• **Instrucciones**
[a] Según el texto sobre la crítica musical, ¿qué riesgo señala Espluga en la relación del público con los artistas?
[b] Resuma en dos oraciones el párrafo del texto sobre la crítica musical que empieza con «La proliferación de contenidos cortos», conservando sus datos principales.
[c] Prosiga el texto sobre la crítica musical a partir de su última oración.

• **Texto de origen**

_ _ _ _ _ _ _

El problema de confundir al artista con el personaje

Uno de los puntos más interesantes de la conversación fue la reflexión alrededor de qué tipo de público está generando el actual ecosistema musical. Según Espluga, cada vez hay más riesgo de crear una identificación con el artista más que con su obra: "El público sigue una personalidad, una narrativa o una presencia digital, pero no necesariamente escucha la música". Esto implica, según el filósofo, una pérdida de la esfera cultural: la desaparición de espacios de mediación, crítica e interpretación que ayudaban a dar sentido a las obras.

La moderadora también apuntaba que la crítica negativa hoy a menudo es sustituida por el silencio. No hablar de un artista puede acabar siendo percibido como una respuesta peor que una mala crítica. En este sentido, existe el miedo. Un miedo que sobrevolaba toda la sala: la dictadura de los reels, y de cómo algunos medios de comunicación han sido secuestrados por estas dinámicas, también para existir, para posicionarse en este entorno viral.

El miedo a opinar y la desaparición de la crítica musical

La proliferación de contenidos cortos y formatos pensados para las redes ha hecho que cada vez menos artistas quieran participar en entrevistas largas o espacios de reflexión. Por diversas razones. La primera es el miedo a que de estas entrevistas solo circulen fragmentos fuera de contexto, que se viralicen y acaben generando odio o interpretaciones sesgadas de lo que realmente querían expresar.

Otra razón es que hoy los artistas pueden llegar directamente al público a través de sus propias plataformas. Pero esto también plantea una pregunta: ¿qué se pierde cuando desaparecen los espacios independientes de análisis y crítica? ¿Cómo podremos los medios afrontar esta situación si cada vez hay menos artistas dispuestos a conceder entrevistas por miedo a las consecuencias que pueden tener sus palabras?

De momento, no hay una respuesta clara. Sí que las dos cantantes reconocían que, aunque existe un periodismo que no siempre hace buen trabajo, también hay medios que continúan apostando por el rigor y el contexto. Quizás aquí reside una de las claves de la cuestión.

Una nueva desigualdad basada en la visibilidad

Al final de la charla se habló sobre por qué razón el arte está actualmente atendiendo a los algoritmos. La respuesta es muy sencilla, por una cuestión económica. Lo que no vemos en Internet, cuesta mucho que exista, que pueda tener un modelo de negocio.

_ _ _ _ _ _ _

• **Sección de datos**

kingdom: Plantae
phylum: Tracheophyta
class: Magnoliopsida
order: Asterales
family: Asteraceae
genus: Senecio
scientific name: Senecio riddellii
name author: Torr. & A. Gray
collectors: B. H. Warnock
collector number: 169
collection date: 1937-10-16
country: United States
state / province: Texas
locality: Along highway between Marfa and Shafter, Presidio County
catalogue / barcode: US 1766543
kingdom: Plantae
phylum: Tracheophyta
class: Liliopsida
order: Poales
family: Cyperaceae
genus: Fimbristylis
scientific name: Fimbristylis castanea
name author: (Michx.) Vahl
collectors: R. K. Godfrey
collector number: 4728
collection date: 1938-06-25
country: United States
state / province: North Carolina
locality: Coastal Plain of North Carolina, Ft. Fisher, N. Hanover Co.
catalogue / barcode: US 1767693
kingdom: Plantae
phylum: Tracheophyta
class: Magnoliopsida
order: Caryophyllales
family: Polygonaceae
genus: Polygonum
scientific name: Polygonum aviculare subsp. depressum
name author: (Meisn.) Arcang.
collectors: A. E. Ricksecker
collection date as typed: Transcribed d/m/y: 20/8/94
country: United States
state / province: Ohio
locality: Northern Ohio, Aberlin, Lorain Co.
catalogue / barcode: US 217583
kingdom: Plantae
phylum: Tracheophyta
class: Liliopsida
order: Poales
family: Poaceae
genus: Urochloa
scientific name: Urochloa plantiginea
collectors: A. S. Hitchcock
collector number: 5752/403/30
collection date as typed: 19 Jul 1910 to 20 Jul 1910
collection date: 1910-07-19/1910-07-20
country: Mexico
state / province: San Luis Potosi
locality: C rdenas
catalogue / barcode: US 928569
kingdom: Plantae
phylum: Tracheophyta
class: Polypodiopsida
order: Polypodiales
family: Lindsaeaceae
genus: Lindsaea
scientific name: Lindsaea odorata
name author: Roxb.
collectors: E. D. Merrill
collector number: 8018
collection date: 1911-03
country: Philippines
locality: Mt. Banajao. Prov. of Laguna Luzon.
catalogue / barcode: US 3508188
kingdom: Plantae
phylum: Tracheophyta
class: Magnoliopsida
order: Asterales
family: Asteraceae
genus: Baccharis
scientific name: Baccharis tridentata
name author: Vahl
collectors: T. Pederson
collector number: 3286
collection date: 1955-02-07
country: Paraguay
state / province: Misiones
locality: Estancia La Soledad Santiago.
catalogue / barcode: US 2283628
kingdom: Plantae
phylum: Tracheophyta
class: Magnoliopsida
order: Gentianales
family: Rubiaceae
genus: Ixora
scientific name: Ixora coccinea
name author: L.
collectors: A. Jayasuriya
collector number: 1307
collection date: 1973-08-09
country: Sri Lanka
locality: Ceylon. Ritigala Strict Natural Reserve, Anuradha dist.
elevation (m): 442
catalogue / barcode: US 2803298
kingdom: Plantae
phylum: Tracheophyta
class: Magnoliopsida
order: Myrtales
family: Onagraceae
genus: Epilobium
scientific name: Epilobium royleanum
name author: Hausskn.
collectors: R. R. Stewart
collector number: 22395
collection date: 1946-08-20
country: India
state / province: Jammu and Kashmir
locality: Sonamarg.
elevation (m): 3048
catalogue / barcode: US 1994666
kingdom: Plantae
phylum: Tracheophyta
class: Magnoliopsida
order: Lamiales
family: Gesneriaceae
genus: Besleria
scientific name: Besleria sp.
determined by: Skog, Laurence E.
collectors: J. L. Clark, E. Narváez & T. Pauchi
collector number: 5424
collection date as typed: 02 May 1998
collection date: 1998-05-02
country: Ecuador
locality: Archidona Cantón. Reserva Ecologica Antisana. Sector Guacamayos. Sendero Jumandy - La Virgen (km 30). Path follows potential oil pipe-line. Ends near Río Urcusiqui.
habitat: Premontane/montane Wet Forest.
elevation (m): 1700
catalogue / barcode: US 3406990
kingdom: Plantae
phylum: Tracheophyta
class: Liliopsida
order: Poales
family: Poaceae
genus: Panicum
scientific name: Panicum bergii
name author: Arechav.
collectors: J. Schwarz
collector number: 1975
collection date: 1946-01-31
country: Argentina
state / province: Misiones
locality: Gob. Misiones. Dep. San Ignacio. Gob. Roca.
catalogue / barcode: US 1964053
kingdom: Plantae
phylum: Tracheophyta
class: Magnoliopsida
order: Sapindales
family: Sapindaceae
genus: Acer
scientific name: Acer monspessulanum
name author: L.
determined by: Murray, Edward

_ _ _ _ _ _ _

• **Respuestas**
[a] El riesgo de crear una identificación con el artista más que con su obra.

[b] Los contenidos cortos y los formatos pensados para las redes han hecho que cada vez menos artistas quieran participar en entrevistas largas o espacios de reflexión. La primera razón es el miedo a que circulen fragmentos fuera de contexto que se viralicen y generen odio o interpretaciones sesgadas de lo que querían expresar.

[c]
La programación de festivales basada en el número de seguidores o el impacto digital genera, según decían los participantes, una nueva diferencia de clase dentro de la música: artistas con más recursos pueden invertir en campañas de viralización y posicionamiento, mientras que otros dependen casi exclusivamente del valor de su obra.

Ante este panorama, los participantes reivindicaban la necesidad de recuperar espacios alternativos: tiendas de discos, comunidades locales y circuitos fuera de la lógica puramente digital. En este sentido, la colomense Lahoz apuntaba que se siente muy orgullosa de ser de origen humilde y, según ella dice, de una de las mejores ciudades del mundo, Santa Coloma de Gramenet. La artista recordaba cómo empezó tocando en espacios pequeños de la ciudad, donde ella misma colgaba sus carteles, y donde se hacía comunidad alrededor de la música, algo que ahora es complicado de encontrar. “Antes teníamos una comunidad muy de calle, pero la tecnología nos ha vencido”, apuntaba.

Volver a poner la música en el centro

Después de un buen rato de charla, la última pregunta: ¿qué puede hacer un artista que empieza hoy? Y aquí la respuesta no es fácil, ya que ambas artistas reconocieron que sus inicios fueron muy diferentes de la realidad que viven ahora los artistas emergentes. Lahoz defendía que las redes son una herramienta útil para dar a conocer su trabajo, si saben dónde quieren ir y cuál es su propuesta.

Por su parte, Zahara reivindicaba que la parte más esencial de todo es hacer música. Y aquí añadió un apunte muy interesante, que todo el mundo ve la parte de su profesión que brilla, pero que a menudo no siempre se valora desde el público el trabajo que hay detrás de todo.

Las dos artistas reconocían que hoy las reglas han cambiado, y que se han adaptado, pero que hay que preguntarse cómo podemos volver a poner la música en el centro. De momento, no hay una única respuesta.